Materials provided:
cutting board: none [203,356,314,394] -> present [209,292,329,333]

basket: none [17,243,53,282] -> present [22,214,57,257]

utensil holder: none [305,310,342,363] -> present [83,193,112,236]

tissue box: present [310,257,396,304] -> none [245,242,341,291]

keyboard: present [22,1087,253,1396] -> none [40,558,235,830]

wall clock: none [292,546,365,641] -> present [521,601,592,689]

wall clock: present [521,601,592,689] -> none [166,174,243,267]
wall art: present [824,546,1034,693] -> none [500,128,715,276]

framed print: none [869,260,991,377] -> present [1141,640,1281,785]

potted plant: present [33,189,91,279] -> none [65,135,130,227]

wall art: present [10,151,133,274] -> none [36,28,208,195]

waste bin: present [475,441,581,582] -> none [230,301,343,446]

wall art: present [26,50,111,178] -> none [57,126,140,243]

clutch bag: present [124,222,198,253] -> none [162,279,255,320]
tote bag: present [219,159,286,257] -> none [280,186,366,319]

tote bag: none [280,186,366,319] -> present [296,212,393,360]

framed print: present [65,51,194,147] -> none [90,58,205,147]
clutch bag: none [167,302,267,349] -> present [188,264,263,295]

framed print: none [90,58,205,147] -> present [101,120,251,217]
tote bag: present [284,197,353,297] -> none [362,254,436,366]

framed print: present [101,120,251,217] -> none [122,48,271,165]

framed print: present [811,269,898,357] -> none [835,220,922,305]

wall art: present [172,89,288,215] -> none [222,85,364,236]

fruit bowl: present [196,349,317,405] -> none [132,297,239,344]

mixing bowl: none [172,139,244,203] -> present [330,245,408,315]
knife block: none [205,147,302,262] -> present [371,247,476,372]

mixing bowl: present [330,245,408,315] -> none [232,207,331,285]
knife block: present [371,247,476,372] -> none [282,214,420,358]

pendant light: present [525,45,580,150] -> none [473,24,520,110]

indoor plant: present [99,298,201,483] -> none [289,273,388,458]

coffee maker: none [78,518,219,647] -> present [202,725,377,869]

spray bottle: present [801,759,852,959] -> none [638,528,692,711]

Task directions: Taking the entries above, write out exactly the lines starting with the line containing "tote bag: present [219,159,286,257]" and going on through the line containing "tote bag: present [284,197,353,297]", both included, and nothing else.

Solved problem:
tote bag: present [219,159,286,257] -> none [280,186,366,319]

tote bag: none [280,186,366,319] -> present [296,212,393,360]

framed print: present [65,51,194,147] -> none [90,58,205,147]
clutch bag: none [167,302,267,349] -> present [188,264,263,295]

framed print: none [90,58,205,147] -> present [101,120,251,217]
tote bag: present [284,197,353,297] -> none [362,254,436,366]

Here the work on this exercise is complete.